Speaker: Irina Mikhalevich
Assistant Professor, Philosophy, Rochester Institute of Technology
Simplicity is typically regarded as scientific virtue despite being surprisingly difficult to define and even more difficult to defend qua virtue. Despite these considerable challenges, scientists often appeal to simplicity to justify inferential and methodological choices. For example, a common heuristic in comparative cognition advises choosing the ‘simplest’ (or least cognitively sophisticated) explanation of animal behavior whenever multiple explanatory hypotheses are equally empirically adequate. In this talk, I suggest that this ‘simplicity heuristic’ adversely affects a relatively new tool in experimental comparative cognition: namely, cognitive models. It does so, I argue, by directing intellectual resources into the development and refinement of putatively simple cognitive models at the expense of putatively more complex ones, which in turn directs experimenters to develop tests to rule out these ‘simple’ models. The result is a state of affairs wherein putatively simple models appear more successful than their more ‘complex’ rivals not because they are in fact epistemically superior, but because they have been the lucky recipients of the lion’s share of intellectual resources. I suggest that moving toward a more quantitative science of animal minds is likely to improve the explanatory and predictive power of animal cognition research, but only if these models do not fall prey to existing biases such as the simplicity heuristic.

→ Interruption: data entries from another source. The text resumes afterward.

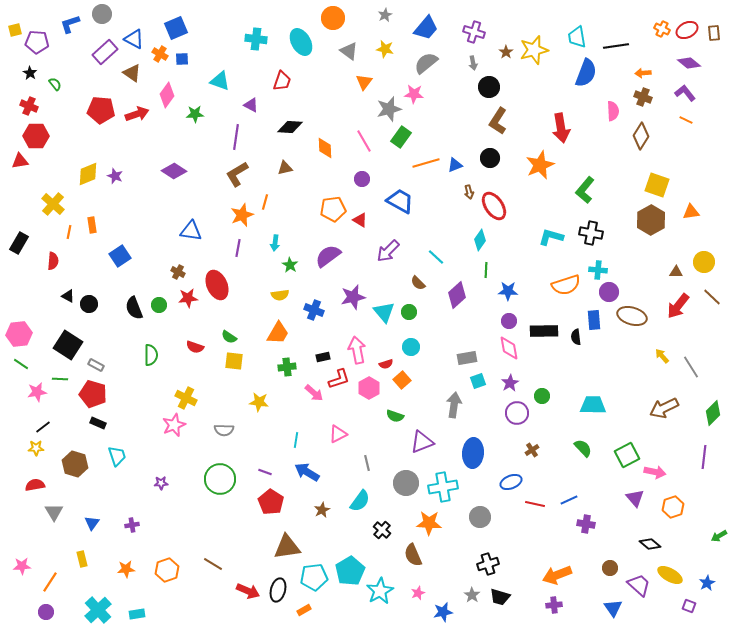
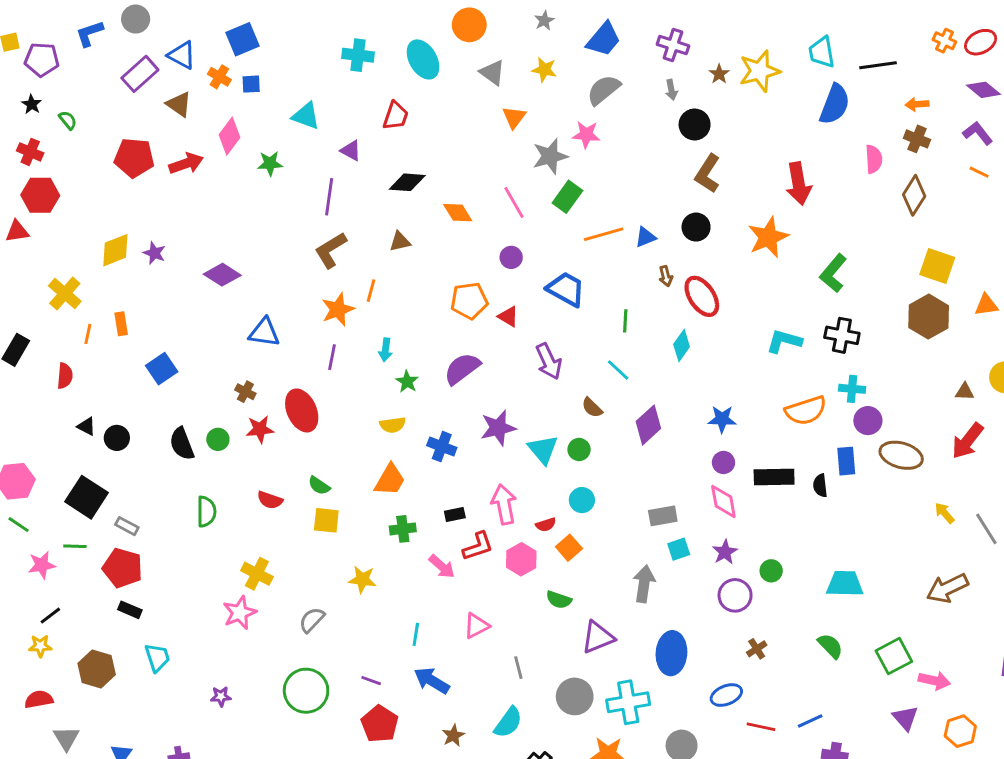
orange diamond: (325, 148) -> (458, 213), turned -30
purple diamond: (174, 171) -> (222, 275), moved
purple arrow: (388, 251) -> (549, 361), turned -70
green line: (486, 270) -> (625, 321), moved
gray semicircle: (224, 430) -> (312, 620), turned 132

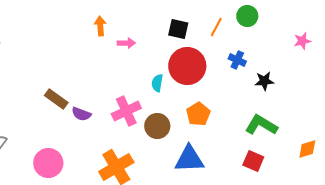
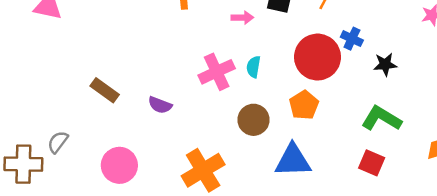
pink arrow: (126, 43) -> (242, 18), moved
red circle: (187, 66) -> (317, 57), moved
brown rectangle: (56, 99) -> (105, 90), moved
pink cross: (126, 111) -> (217, 72), moved

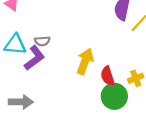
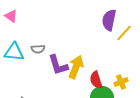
purple L-shape: (34, 58) -> (58, 65), moved, turned 110

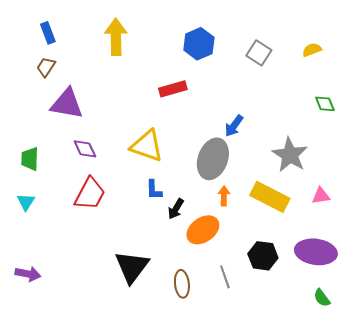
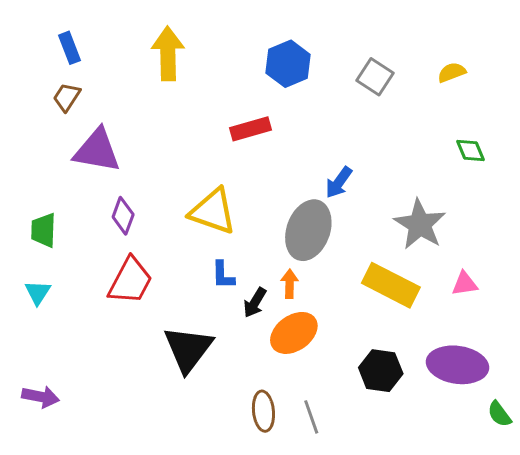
purple diamond: (85, 149) -> (123, 216), turned 45
orange arrow: (224, 196) -> (290, 284), moved
black triangle: (132, 267) -> (188, 349), moved
gray line: (225, 277) -> (311, 417), moved
green semicircle: (322, 298) -> (499, 414), moved

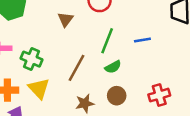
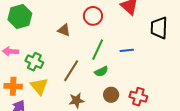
brown triangle: (65, 19) -> (64, 30), turned -48
red cross: (159, 95) -> (138, 97), turned 30
brown circle: (117, 96) -> (111, 95), moved

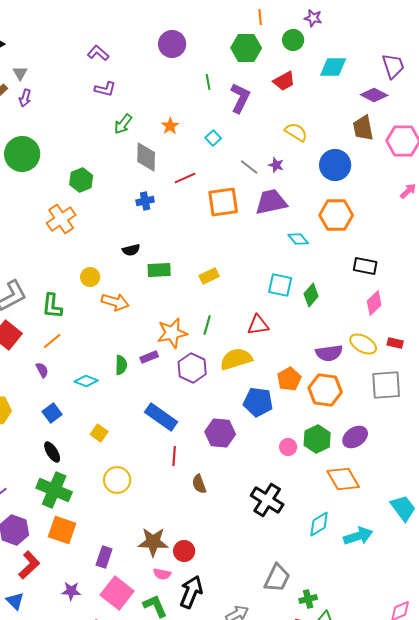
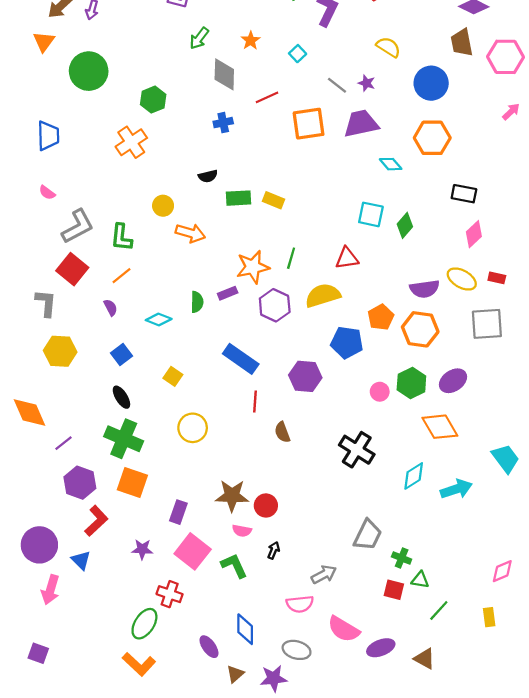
yellow rectangle: (209, 276) -> (274, 200), moved, turned 48
black arrow: (191, 592) -> (274, 550), size x0.5
green cross: (308, 599) -> (402, 558), turned 36

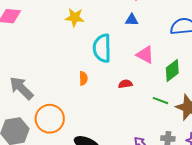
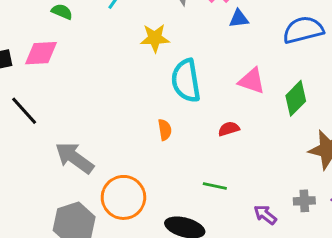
yellow star: (75, 17) -> (155, 38), moved
blue triangle: (132, 20) -> (239, 19), moved
green line: (161, 101) -> (215, 186), moved

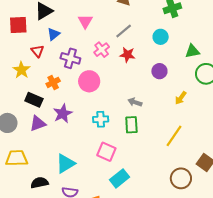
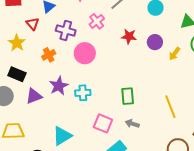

Mikhalevich, Irina (2015) "Experiment and Animal Minds: Why the Choice of the Null Hypothesis Matters" Philosophy of Science, 82.
Speaker: Julia Bruno
Presidential Scholar in Society and Neuroscience, Columbia University
The songs of zebra finches and other birds can be described as sequences of vocal gestures, and current research indicates that developmental song learning is a process of generating and linking together song elements, or “syllables.” However, zebra finch song also sounds highly rhythmic, and song is often associated with courtship dancing. To test the biological significance of song rhythm, we trained juvenile zebra finches to alter their songs by incorporating a new syllable that either fit or deviated slightly from the prior rhythm. Contrary to a purely sequential account of song learning, birds more readily acquired the new sequence when it fit within a pre-established rhythm. This result suggests that temporal patterns are learned, in addition to and perhaps separately from constituent syllable sequences. We further investigated how song rhythms and tempos may be learned and reused. We found that tutored song rhythm (defined as ratios of syllable onset-to-onset intervals) was copied, but not tempo (the intervals themselves). Nevertheless, we found a strong tendency toward conservation of birds’ own tempo across development, including in cases of incomplete sequence imitation. In other words, birds appear to learn new syllables within the ‘framework’ of their existing song tempo. Together, these findings raise the possibility that the developing songbird brain encodes song time structure independently of acoustic content.